PROBLEM TO SOLVE - Using the material below, print the line that contains "right ankle: (252, 356)", the line that contains "left knee: (426, 282)", and every line in between, exactly and nothing else.

RECORD SET -
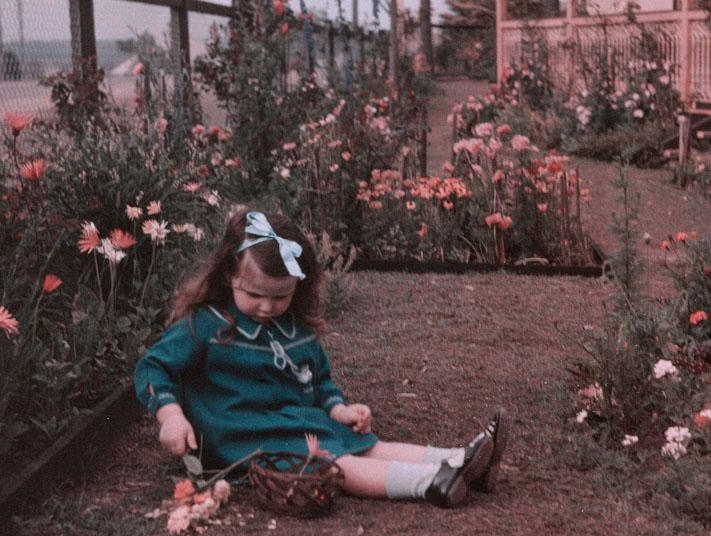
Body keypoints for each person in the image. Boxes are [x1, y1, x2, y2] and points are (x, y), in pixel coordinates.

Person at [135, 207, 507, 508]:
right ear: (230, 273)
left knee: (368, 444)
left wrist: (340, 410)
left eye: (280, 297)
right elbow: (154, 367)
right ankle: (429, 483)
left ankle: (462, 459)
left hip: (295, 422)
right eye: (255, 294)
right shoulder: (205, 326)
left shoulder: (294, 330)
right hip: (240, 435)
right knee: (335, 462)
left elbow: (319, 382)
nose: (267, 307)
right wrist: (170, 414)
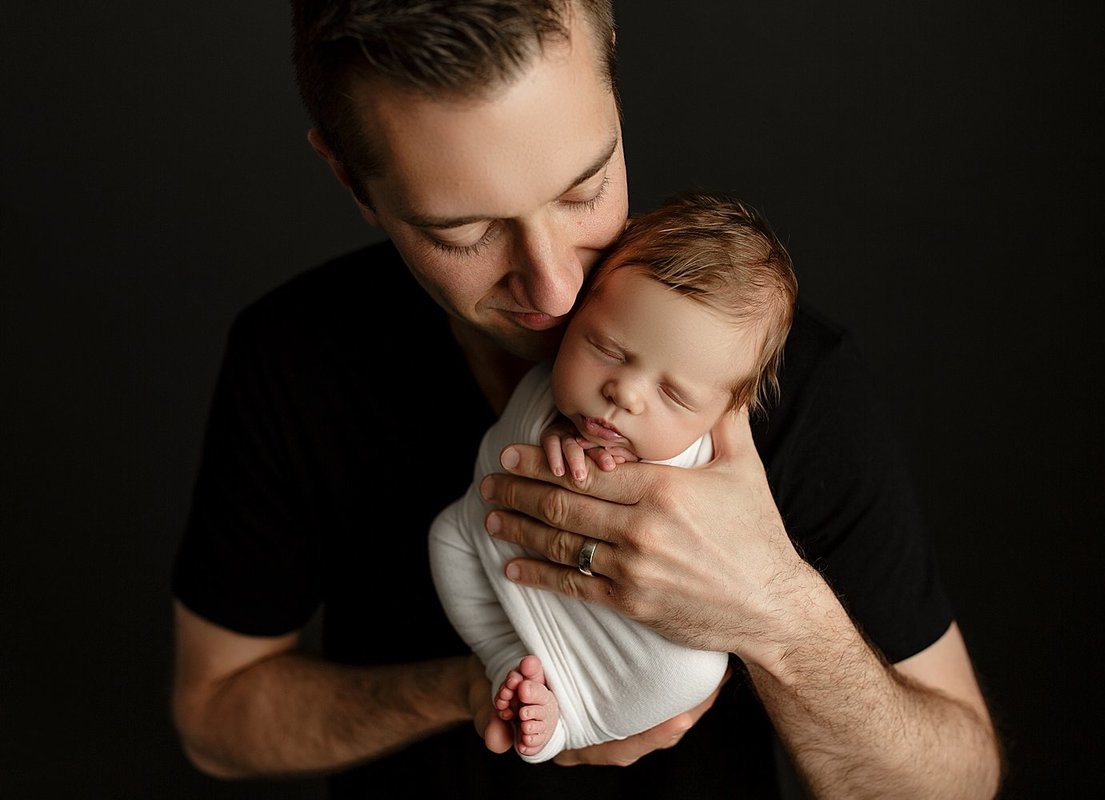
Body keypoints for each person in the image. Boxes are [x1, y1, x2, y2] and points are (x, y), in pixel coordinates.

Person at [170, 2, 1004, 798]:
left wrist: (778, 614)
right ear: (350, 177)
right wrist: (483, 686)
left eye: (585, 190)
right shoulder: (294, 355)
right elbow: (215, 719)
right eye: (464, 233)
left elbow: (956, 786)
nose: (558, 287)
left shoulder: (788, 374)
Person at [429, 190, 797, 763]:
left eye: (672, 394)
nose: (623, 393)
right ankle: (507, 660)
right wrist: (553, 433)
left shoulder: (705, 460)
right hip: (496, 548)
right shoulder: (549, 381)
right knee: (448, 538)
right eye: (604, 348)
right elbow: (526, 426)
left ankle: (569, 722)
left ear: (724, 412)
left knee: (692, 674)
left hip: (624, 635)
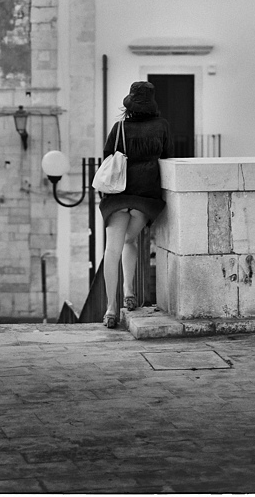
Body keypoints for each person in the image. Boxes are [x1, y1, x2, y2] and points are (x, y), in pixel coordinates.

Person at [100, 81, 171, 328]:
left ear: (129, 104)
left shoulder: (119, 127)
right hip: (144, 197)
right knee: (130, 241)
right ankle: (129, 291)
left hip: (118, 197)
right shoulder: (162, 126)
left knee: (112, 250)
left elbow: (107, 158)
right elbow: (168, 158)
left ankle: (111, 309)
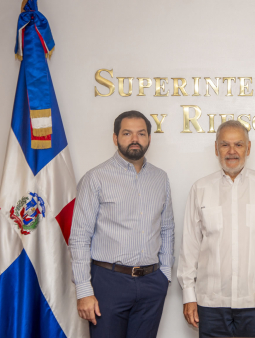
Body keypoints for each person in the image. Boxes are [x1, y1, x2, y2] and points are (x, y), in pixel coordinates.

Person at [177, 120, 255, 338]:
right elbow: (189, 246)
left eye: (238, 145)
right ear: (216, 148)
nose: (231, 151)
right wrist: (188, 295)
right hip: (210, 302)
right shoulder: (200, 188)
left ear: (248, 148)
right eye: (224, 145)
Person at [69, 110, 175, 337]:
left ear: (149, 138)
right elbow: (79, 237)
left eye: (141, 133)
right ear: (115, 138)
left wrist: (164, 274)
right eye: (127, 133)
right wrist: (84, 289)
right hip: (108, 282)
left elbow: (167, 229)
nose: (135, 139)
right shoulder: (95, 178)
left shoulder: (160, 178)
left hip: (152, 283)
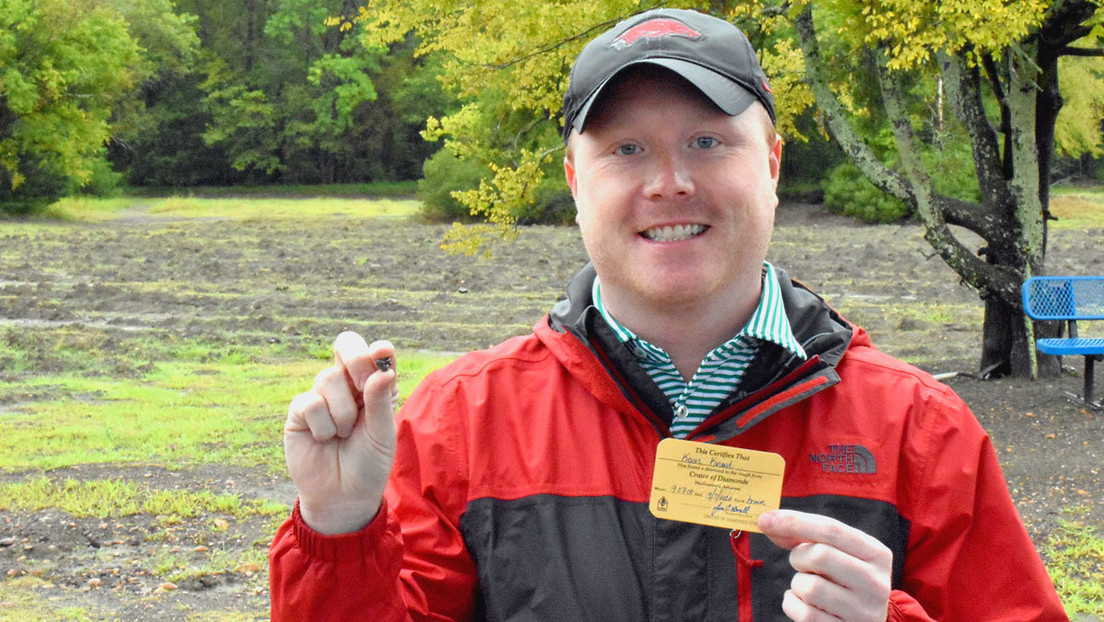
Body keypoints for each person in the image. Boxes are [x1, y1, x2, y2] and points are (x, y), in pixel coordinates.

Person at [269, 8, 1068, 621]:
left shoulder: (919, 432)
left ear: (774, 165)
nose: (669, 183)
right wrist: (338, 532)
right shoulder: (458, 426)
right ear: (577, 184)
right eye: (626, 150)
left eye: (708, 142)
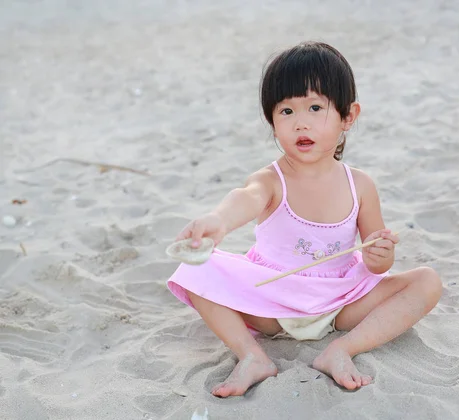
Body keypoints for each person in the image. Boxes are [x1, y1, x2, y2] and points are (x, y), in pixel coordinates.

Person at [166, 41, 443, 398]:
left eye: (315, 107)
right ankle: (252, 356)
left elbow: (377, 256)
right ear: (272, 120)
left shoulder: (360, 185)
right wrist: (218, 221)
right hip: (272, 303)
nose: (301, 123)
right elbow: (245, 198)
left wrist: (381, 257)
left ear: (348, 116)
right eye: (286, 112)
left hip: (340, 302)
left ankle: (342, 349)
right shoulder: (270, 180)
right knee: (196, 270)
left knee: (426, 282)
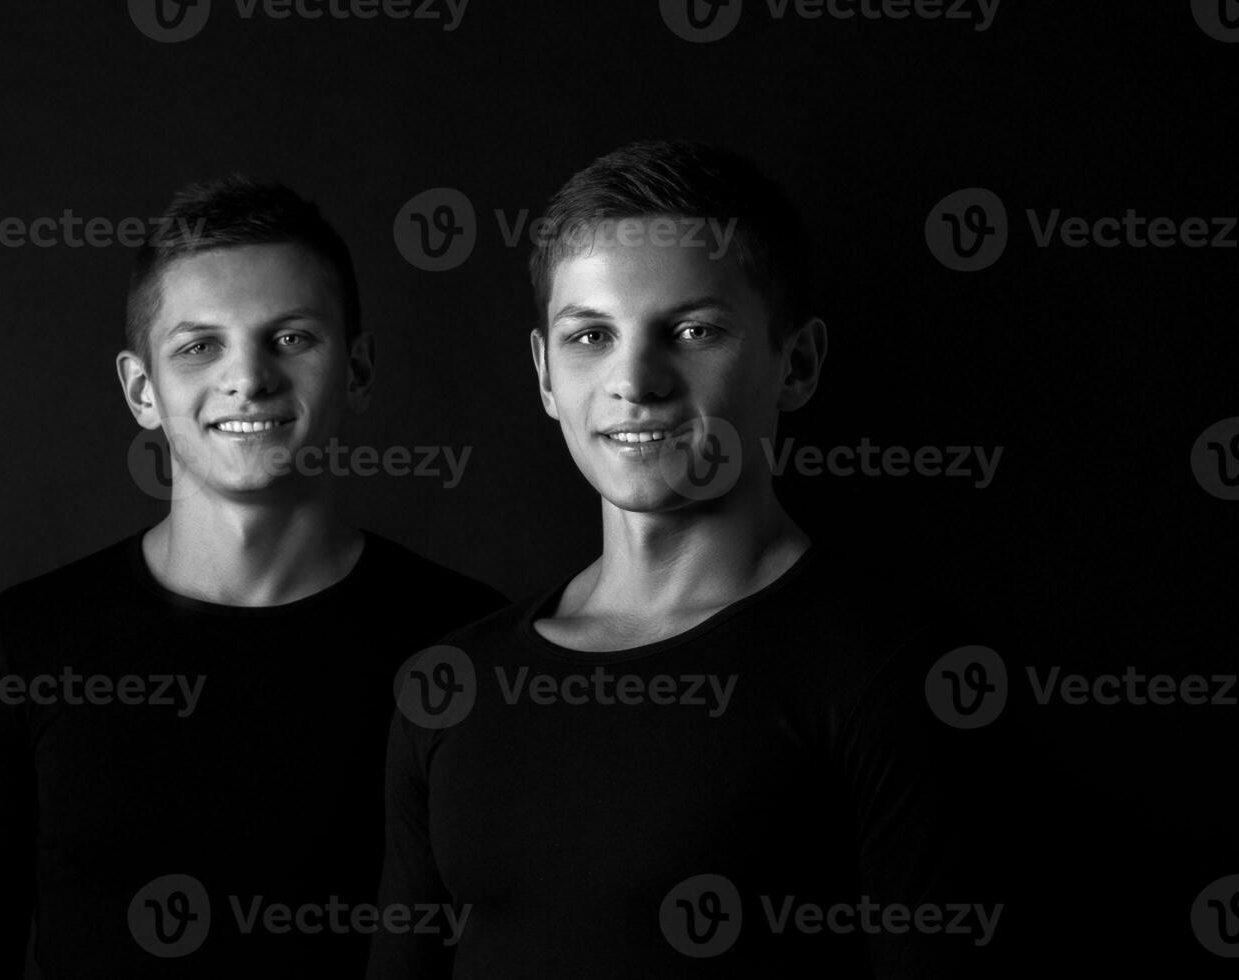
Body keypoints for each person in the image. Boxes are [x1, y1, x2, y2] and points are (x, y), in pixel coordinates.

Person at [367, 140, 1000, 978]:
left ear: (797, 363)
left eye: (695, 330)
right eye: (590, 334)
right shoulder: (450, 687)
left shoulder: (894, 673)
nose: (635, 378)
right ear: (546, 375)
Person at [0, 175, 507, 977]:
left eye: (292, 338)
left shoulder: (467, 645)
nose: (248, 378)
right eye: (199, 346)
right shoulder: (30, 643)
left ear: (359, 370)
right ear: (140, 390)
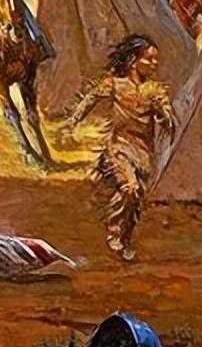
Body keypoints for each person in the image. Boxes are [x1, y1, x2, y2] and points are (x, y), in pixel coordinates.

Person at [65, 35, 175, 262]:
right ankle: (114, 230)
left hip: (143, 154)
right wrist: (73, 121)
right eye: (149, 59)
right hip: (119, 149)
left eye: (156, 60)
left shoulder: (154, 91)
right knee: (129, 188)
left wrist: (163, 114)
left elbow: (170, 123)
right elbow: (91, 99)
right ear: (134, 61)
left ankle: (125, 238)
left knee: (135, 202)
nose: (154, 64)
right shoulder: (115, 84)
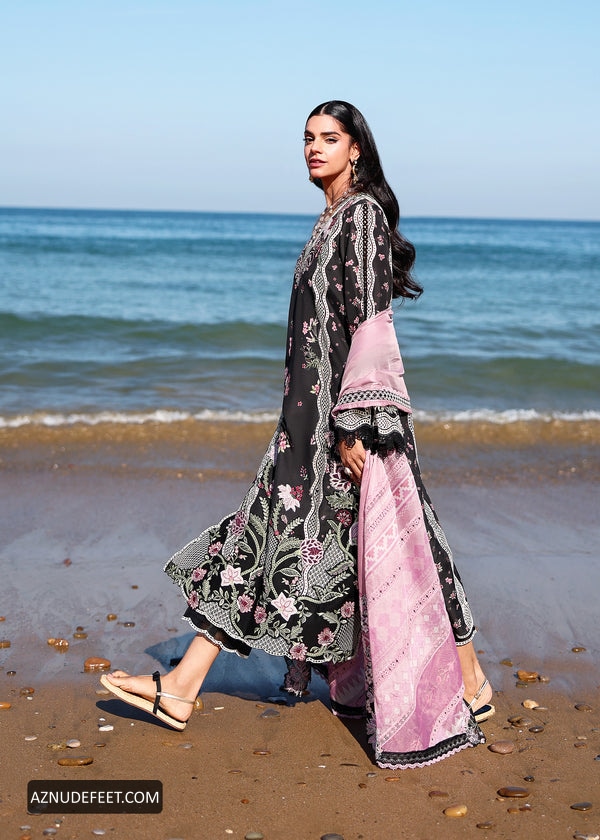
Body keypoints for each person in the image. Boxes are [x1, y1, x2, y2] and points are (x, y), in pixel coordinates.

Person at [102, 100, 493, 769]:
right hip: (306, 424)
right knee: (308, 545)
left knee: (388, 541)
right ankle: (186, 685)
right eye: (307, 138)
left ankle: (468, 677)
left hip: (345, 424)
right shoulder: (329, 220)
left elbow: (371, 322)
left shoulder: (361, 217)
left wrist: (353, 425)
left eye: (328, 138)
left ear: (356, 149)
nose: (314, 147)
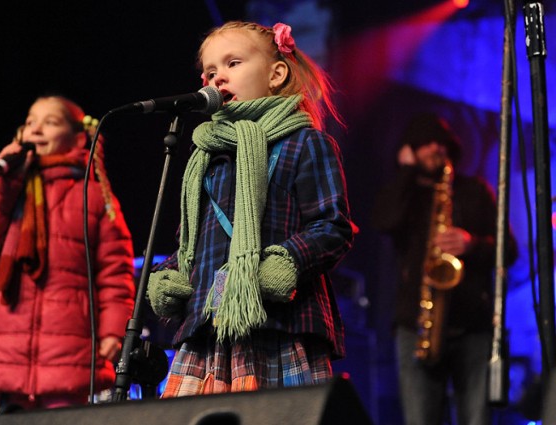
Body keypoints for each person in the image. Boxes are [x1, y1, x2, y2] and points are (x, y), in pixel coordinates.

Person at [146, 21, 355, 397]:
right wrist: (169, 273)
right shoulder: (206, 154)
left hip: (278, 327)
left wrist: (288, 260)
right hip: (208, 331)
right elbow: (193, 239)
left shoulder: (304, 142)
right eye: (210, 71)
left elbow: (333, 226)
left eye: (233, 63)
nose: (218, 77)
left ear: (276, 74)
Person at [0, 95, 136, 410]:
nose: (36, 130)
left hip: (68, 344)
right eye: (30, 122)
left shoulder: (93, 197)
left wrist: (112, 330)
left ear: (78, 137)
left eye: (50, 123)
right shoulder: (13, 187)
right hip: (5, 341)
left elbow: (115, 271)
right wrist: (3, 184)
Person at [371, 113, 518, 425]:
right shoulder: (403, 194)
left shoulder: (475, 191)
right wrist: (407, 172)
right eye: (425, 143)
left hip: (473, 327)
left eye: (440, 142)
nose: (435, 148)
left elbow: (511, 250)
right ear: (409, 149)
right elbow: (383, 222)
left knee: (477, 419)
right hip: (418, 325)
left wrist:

OUTPUT BELOW -
right ankle: (252, 356)
left elbow: (377, 256)
right ear: (272, 120)
left shoulder: (360, 185)
right wrist: (218, 221)
right hip: (272, 303)
nose: (301, 123)
right elbow: (245, 198)
left wrist: (381, 257)
left ear: (348, 116)
right eye: (286, 112)
left hip: (340, 302)
left ankle: (342, 349)
right shoulder: (270, 180)
right knee: (196, 270)
left knee: (426, 282)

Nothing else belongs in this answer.